TASK PROMPT: Give back an exact copy of the lines below, from the first through the line with "dispositivo. Il consenso"; please stop there.

Extracted page text data
########################################

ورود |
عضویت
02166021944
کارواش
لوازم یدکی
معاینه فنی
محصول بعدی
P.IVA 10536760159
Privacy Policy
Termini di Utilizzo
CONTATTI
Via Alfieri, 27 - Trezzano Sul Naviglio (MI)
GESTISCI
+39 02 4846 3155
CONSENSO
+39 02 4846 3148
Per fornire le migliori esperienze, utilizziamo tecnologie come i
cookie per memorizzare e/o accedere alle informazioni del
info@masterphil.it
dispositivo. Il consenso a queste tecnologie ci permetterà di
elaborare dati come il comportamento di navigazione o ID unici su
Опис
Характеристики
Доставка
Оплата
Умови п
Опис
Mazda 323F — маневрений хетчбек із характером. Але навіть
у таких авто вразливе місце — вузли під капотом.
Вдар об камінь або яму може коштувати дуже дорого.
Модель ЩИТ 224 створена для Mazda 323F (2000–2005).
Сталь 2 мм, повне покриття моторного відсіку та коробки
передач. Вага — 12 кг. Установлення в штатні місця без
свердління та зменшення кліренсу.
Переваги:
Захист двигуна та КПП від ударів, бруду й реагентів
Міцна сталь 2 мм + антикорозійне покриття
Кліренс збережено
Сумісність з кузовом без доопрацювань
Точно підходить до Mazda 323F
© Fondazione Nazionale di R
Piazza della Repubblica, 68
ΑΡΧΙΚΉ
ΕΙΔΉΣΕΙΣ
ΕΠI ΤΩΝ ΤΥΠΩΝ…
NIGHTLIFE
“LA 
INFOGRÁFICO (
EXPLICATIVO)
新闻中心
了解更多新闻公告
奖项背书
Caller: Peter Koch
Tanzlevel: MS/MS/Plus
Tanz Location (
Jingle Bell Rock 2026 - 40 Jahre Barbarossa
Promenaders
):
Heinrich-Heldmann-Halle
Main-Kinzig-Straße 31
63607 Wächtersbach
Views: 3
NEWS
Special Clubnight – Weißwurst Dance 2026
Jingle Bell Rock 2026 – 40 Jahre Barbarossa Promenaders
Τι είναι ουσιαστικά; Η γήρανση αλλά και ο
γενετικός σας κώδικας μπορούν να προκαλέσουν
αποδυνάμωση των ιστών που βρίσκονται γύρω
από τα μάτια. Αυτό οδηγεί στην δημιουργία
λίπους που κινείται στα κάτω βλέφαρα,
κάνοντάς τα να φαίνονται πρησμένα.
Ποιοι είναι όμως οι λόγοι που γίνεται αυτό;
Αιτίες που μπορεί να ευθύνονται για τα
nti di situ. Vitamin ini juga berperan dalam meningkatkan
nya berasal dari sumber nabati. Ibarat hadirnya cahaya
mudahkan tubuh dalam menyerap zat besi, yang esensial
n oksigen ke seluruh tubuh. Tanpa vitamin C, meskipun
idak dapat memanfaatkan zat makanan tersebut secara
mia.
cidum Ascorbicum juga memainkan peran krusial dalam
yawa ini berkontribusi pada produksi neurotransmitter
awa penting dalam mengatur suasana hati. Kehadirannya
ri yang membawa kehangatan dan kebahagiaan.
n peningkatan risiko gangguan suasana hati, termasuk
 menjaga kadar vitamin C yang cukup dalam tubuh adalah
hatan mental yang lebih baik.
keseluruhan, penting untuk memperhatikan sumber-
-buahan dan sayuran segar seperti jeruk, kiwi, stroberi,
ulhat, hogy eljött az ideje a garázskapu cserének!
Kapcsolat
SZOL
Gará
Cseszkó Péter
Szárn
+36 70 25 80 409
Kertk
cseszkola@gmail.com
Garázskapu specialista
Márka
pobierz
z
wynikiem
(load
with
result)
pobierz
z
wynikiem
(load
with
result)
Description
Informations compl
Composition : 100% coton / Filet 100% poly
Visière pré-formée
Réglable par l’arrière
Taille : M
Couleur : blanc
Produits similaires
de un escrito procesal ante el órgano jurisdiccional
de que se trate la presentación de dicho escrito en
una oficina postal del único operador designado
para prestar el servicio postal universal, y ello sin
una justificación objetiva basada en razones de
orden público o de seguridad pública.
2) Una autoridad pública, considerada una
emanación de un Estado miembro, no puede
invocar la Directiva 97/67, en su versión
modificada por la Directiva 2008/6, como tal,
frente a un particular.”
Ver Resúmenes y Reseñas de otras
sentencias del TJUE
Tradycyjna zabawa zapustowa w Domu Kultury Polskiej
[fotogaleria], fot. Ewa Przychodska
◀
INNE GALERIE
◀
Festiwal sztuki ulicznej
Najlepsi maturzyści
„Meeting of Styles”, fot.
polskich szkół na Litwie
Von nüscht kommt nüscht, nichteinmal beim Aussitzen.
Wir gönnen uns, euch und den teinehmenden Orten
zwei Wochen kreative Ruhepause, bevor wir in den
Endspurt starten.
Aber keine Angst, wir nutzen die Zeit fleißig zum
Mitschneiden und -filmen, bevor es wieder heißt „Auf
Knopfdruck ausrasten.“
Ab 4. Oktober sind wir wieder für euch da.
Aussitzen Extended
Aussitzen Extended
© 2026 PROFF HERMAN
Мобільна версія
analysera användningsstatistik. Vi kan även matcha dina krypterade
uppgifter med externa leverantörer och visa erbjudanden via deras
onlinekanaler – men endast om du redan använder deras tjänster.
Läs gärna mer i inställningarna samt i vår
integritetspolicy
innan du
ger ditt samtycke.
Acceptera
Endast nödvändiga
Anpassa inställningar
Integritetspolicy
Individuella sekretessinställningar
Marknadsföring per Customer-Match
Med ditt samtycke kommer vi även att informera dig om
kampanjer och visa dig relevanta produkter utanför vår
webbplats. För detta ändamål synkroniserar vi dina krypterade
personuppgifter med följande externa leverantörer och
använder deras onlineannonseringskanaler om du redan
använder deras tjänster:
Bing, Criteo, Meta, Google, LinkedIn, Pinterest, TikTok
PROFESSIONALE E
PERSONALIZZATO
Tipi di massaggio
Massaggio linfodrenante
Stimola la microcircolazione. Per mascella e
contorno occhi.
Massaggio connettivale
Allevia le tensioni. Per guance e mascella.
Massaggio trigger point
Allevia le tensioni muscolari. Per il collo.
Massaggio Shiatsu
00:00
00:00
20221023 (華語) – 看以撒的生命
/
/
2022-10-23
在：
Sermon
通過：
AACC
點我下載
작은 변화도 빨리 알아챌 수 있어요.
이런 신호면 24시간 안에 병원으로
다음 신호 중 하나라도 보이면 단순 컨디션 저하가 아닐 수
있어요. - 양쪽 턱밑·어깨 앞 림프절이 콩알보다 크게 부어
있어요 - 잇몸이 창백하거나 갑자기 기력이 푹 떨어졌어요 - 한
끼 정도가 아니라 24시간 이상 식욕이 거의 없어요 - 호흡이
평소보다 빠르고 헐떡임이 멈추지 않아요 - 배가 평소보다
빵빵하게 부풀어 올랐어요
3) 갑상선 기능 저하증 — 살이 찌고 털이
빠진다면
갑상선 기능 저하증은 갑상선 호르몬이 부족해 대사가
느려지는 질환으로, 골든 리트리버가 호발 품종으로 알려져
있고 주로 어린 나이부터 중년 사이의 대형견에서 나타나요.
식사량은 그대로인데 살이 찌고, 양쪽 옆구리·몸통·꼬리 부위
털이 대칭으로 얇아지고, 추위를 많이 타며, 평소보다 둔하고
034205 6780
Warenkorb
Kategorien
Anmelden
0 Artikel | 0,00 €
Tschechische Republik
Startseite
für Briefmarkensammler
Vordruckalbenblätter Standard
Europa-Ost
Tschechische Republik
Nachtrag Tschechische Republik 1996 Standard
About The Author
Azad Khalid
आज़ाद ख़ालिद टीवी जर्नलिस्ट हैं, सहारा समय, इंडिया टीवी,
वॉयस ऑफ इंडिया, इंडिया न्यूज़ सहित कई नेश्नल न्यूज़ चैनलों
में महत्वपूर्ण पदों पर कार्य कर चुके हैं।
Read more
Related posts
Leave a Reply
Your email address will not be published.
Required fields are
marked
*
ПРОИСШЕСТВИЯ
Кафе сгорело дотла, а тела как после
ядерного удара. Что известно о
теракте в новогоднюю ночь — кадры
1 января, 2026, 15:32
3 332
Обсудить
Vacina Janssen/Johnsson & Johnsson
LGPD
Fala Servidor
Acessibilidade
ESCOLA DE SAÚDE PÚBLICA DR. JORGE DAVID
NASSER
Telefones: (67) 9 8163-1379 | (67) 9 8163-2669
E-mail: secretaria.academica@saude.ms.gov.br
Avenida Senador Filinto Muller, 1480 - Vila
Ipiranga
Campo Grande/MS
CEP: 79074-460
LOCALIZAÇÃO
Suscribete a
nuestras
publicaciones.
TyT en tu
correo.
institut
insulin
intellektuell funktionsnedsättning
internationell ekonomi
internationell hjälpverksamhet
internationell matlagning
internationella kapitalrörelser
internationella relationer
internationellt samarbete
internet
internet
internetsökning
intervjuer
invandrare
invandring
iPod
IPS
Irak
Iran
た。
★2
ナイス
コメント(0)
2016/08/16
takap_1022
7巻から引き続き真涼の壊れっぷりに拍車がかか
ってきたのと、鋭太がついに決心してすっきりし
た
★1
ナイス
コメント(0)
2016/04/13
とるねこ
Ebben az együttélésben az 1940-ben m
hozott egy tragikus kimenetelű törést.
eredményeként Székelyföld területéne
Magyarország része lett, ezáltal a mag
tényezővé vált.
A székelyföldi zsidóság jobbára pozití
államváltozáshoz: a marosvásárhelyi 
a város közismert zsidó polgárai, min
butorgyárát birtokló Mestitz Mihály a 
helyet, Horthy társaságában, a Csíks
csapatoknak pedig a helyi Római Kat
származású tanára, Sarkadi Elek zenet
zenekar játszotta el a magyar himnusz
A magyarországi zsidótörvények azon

########################################

RESULT BELOW:
ورود |
عضویت
02166021944
کارواش
لوازم یدکی
معاینه فنی
محصول بعدی
P.IVA 10536760159
Privacy Policy
Termini di Utilizzo
CONTATTI
Via Alfieri, 27 - Trezzano Sul Naviglio (MI)
GESTISCI
+39 02 4846 3155
CONSENSO
+39 02 4846 3148
Per fornire le migliori esperienze, utilizziamo tecnologie come i
cookie per memorizzare e/o accedere alle informazioni del
info@masterphil.it
dispositivo. Il consenso a queste tecnologie ci permetterà di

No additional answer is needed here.